Early days yet, of course. But I’d say she was ahead. Anyway … all these softer songs, the mellower feel of the album, does that arise from your – um – private life?
"I been in an incredibly reflective state of mind. I’ve done a lot of soul-searching. and I just felt in a romantic mood when I was writing it. so that’s what I wrote about."
Two of the less romantic songs are Survival and Human Nature, each a direct response to your detractors.
"They’re very specific. The other songs could be about anybody, but in these two quite obvious that I’m addressing the public. And they’re basically saying the same thing: Hey get offa my back; don’t hang all of your hang-ups on me."
Madonna commends her record for its "woven-together" quality, despite the method she used of using various co-writers and producers. These, in the main. are US R&B figures, including Babyface, Dave Hall and Dallas Austin, but there is also Britain’s Nellee Hooper, whom she had come to admire through his work with Soul II Soul, Massive Attack and Bjork. (Hooper and Rjork, in fact, co-wrote Bedtime Stories title track.) Their different contributions are overlapped and blended quite successfully, and she credits Nellee Hooper as the biggest influence on the overall result. The most unlikely collaborator, though, is without doubt the 19th-century American poet Walt Whitman. whose lines Madonna quotes on the track Sanctuary : "Surely whoever speaks to me in the right voice, him or her I shall follow …"
Well, what music spoke to Madonna as a kid ? Was it Motown?
"That’s what was always on the radio; what my friends were listening to. Other people influenced me too. I was always listening to classical music at my ballet lessons, Mozart and Chopen and Vivaldi, Bach, so I knew that. And there was music my father always listened to which was Bennett, Henry Mancini, Harry Bellafonte."
Q: Did you not hate that stuff on principle daughter ought?
"No, I loved it."
Q: What about The Beatles?
"They were there. but I was more eager about the Supremes. I was really into girl groups. But my older brothers were playing them, so I’d say they weresubliminal influence on me."
Q: What was the first record you bought?
"Young Girl by Gary Puckett & The Union Gap"
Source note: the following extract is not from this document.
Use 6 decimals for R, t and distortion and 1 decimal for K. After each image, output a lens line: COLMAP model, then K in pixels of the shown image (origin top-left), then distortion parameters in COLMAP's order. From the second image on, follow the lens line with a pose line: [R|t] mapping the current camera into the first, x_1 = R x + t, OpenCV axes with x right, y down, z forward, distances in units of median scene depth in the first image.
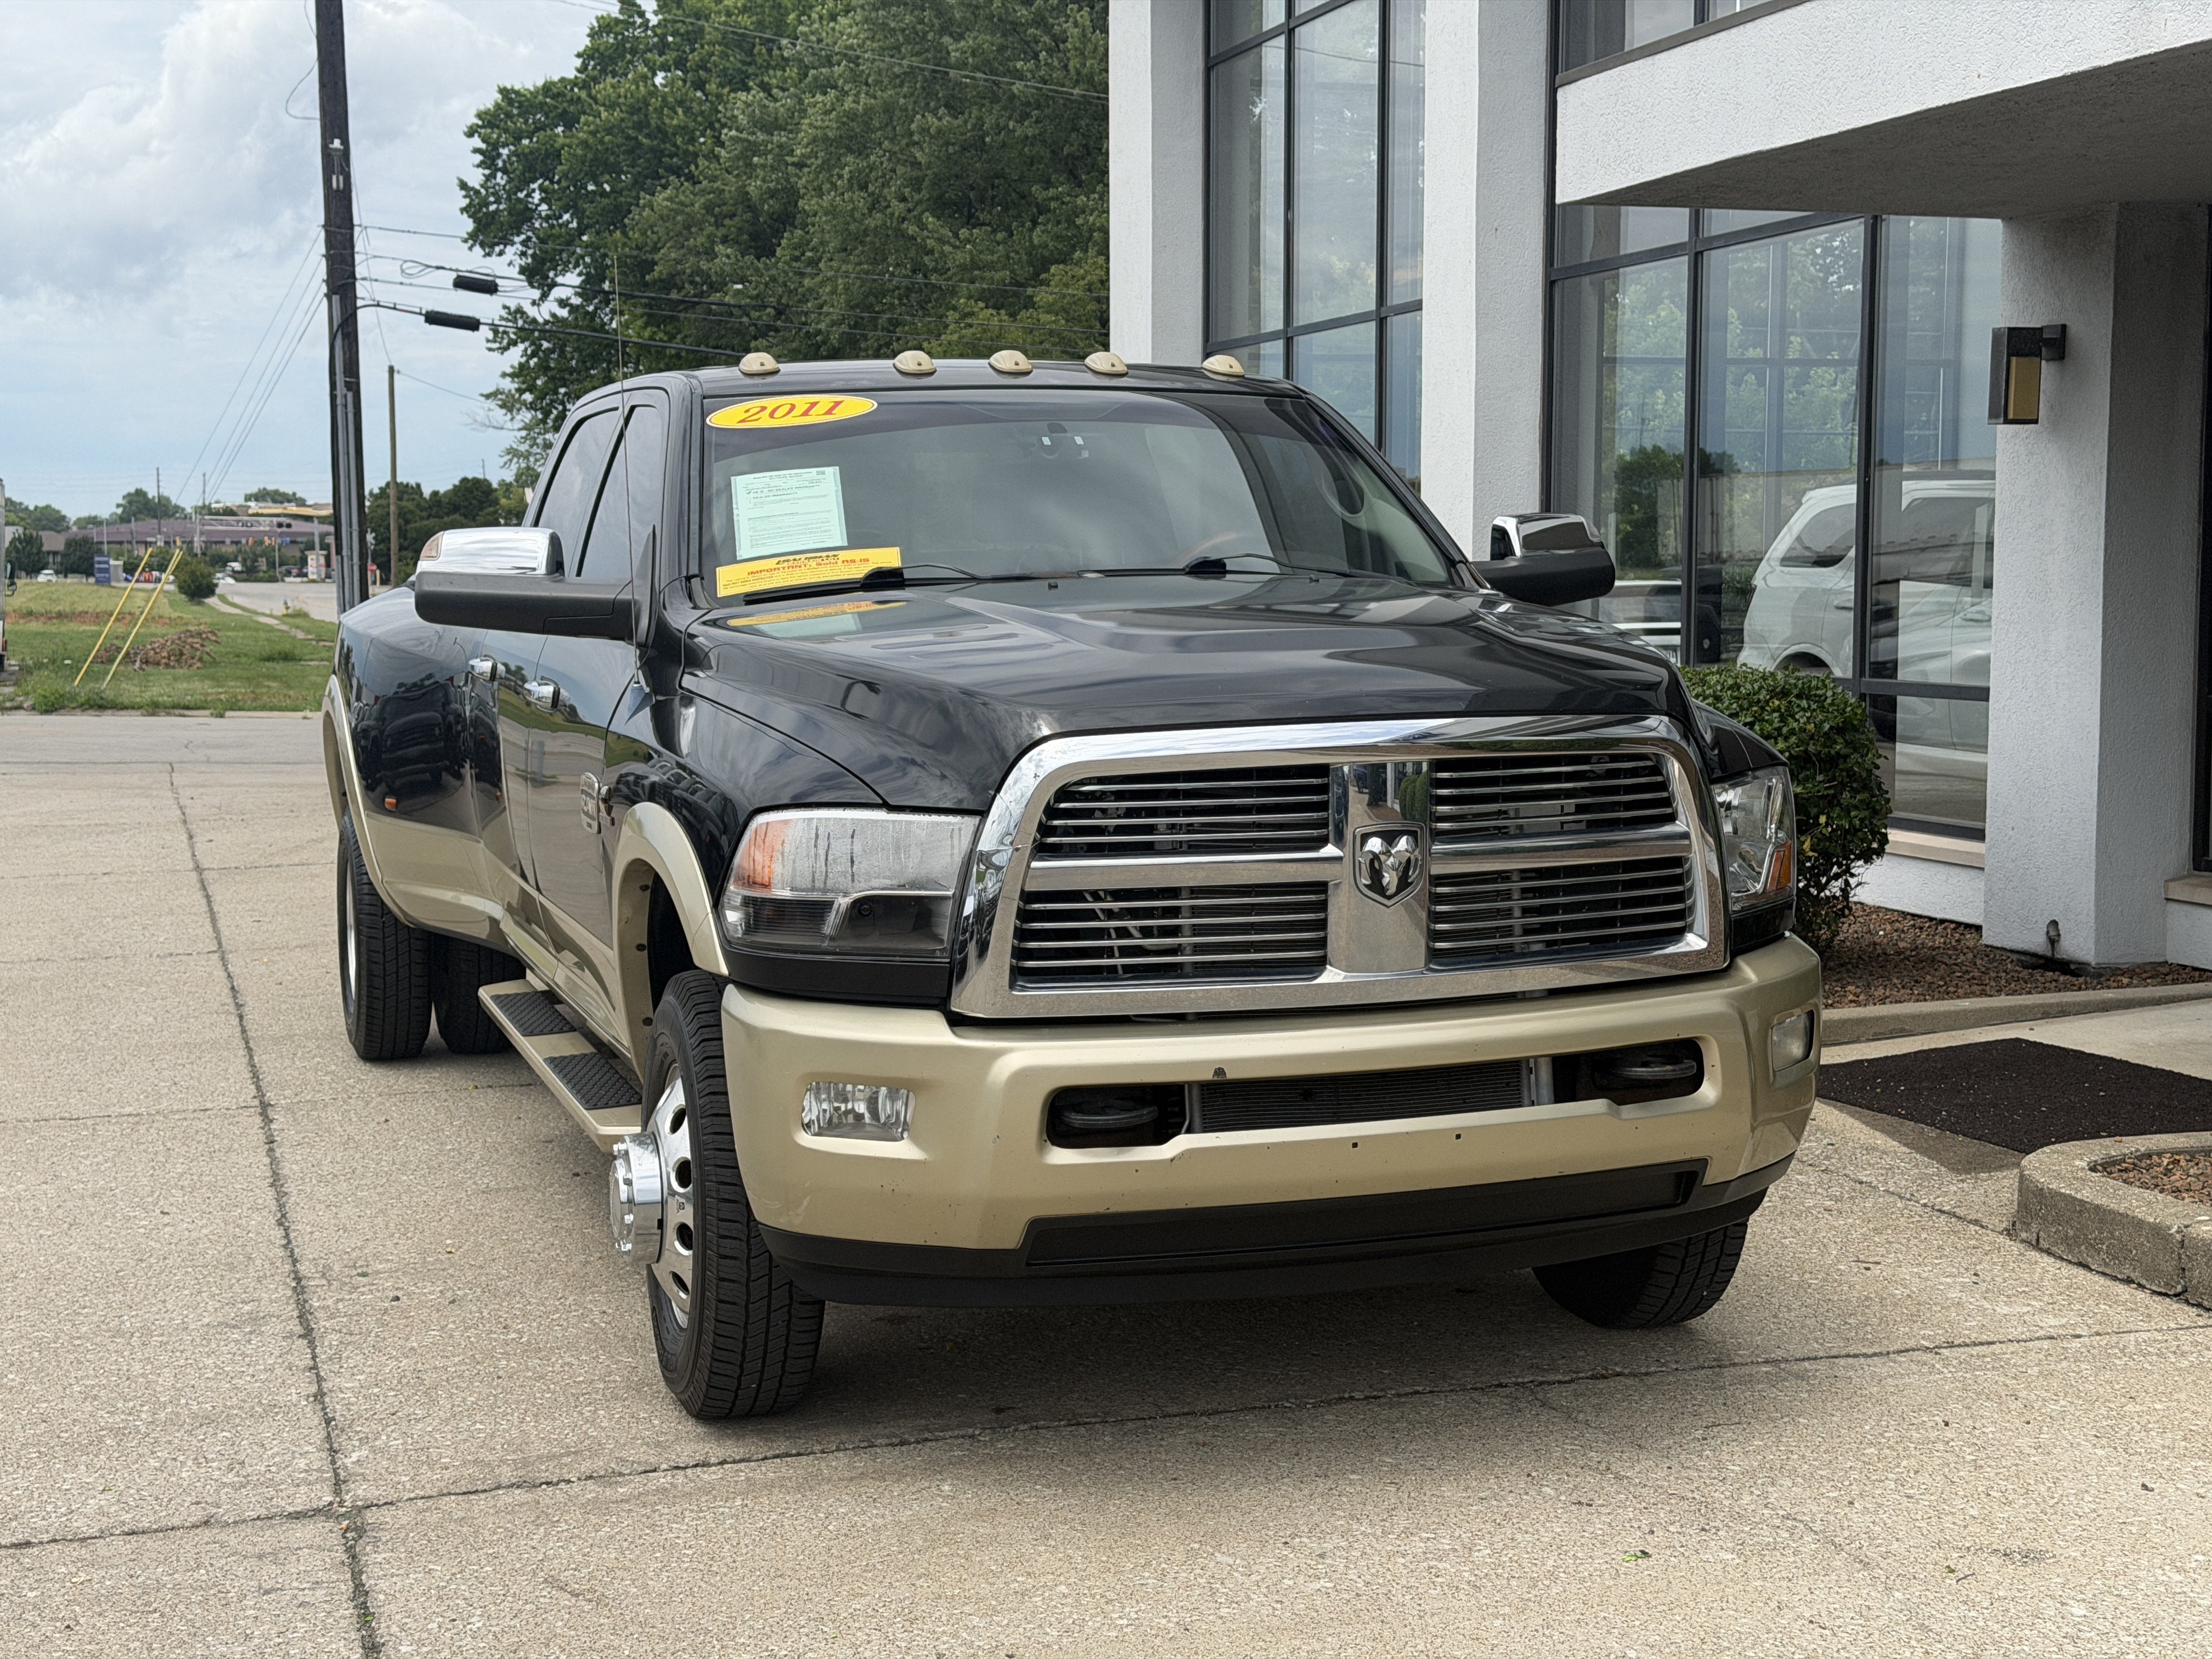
lens RADIAL K [[3007.6, 0, 1106.0], [0, 3007.6, 829.5], [0, 0, 1]] dist [0.151446, -0.135384]
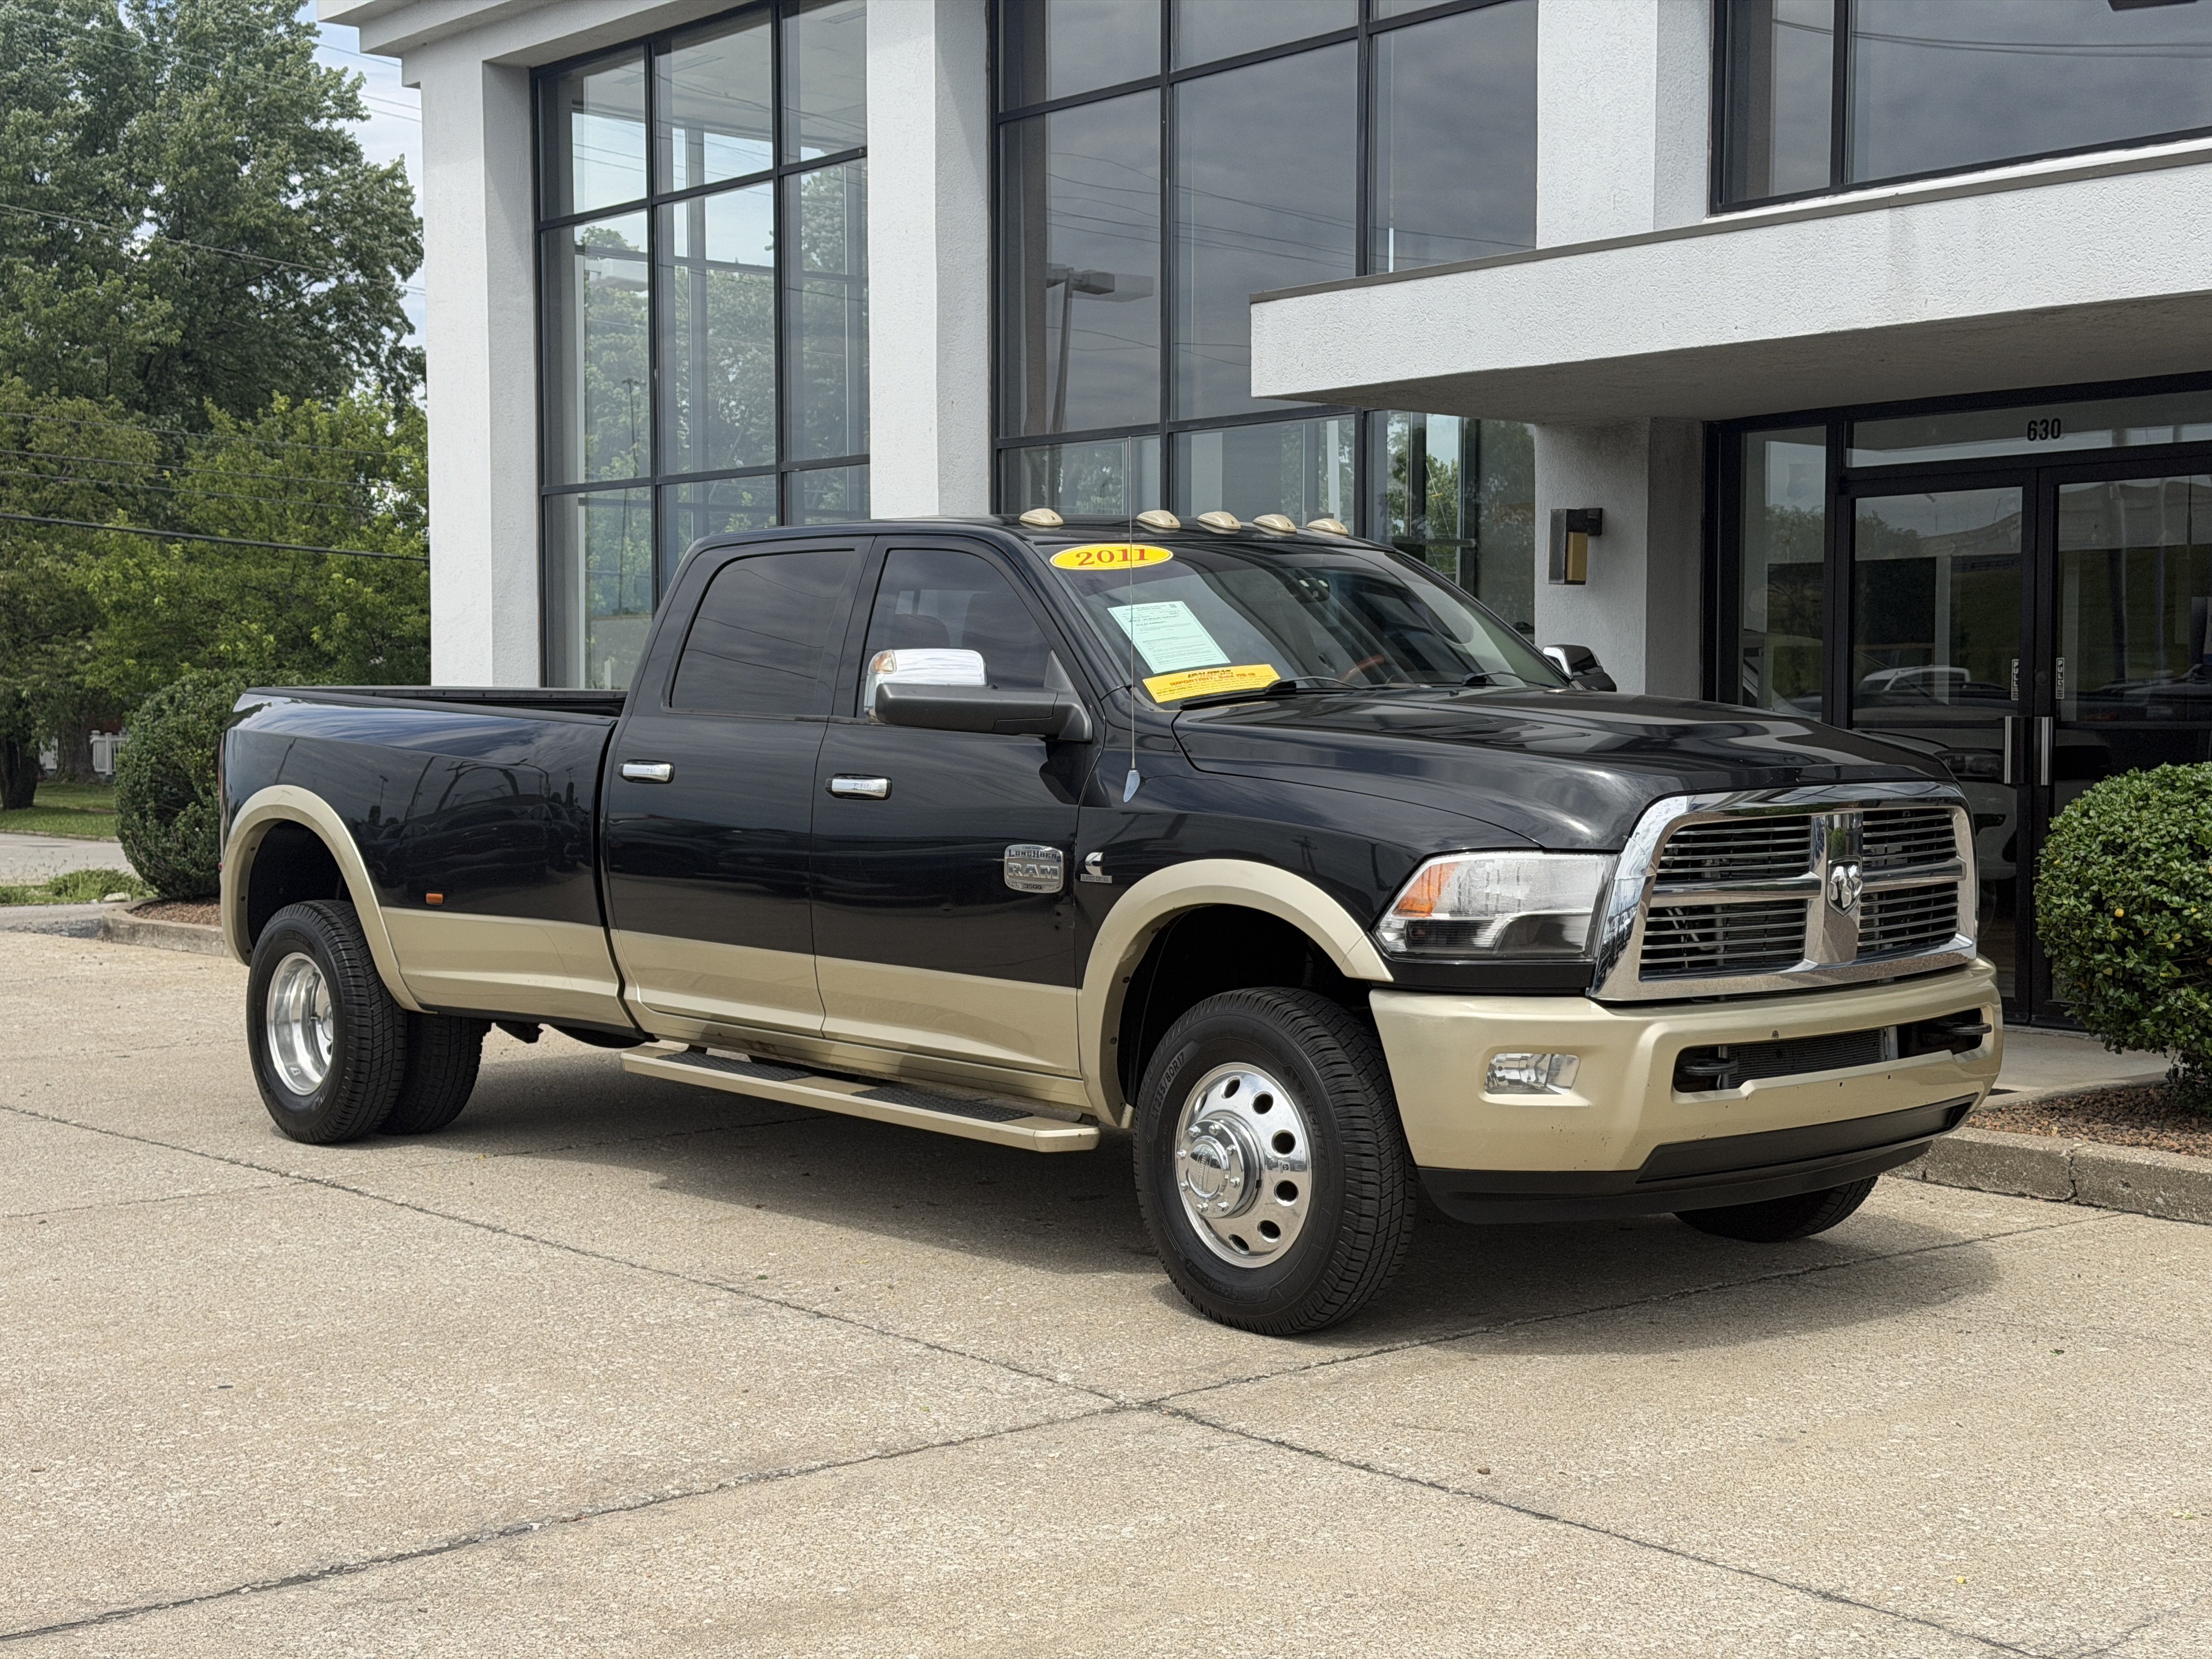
lens RADIAL K [[3007.5, 0, 1078.3], [0, 3007.5, 832.7], [0, 0, 1]] dist [0.138349, -0.005889]
pose [[0.928033, -0.011972, 0.372307, -0.677184], [0.029033, 0.998768, -0.040253, 0.029356], [-0.371366, 0.048165, 0.927236, -0.167495]]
Q: In the civil war uniforms! Their follow-up to Lady Will Power, which was almost the same
[She sings it.) "Lady, willpower... It's now or Never!"
Q: Your first concert?
"I think it was David Bowie. And he blew my mind. Ziggy Stardust in Detroit. What he did on stage was so inspiring, because he was so theatrical.
Q: Was that significant? The cliche about him, that he always changed identities …
"I’ve heard that. I respect him as, an artist, learn from his music. He really played with ideas, iconography and imagery. and his work was provocative. He’s a brilliant man. And a great man, too."
Q: Who did you see in the clubs when you are in New York? Debbie Harry?
"I never saw her perform live with Blondie. One group I saw around that time who blew me away was Kraftwerk, they were amazing, John Lydon, too, with Public Image, the one time I’ve been to a concert where I thought I was to get crushed in the mob. Mm. who else did I see…
Q: Chrissie Hynde ?
"Yeah! I saw her play in Central Park: she’s amazing. The only woman I’d seen in performance where I thought, Yeah, she’s got balls, she’s awesome!"
Q: Did you think, There’s a woman there, I can’t do it too?
"No, I knew that I could do it: she didn’t give licence to think that I could do it. But it gave me courage, inspiration, to see a woman with that kind of confidence in a man’s world."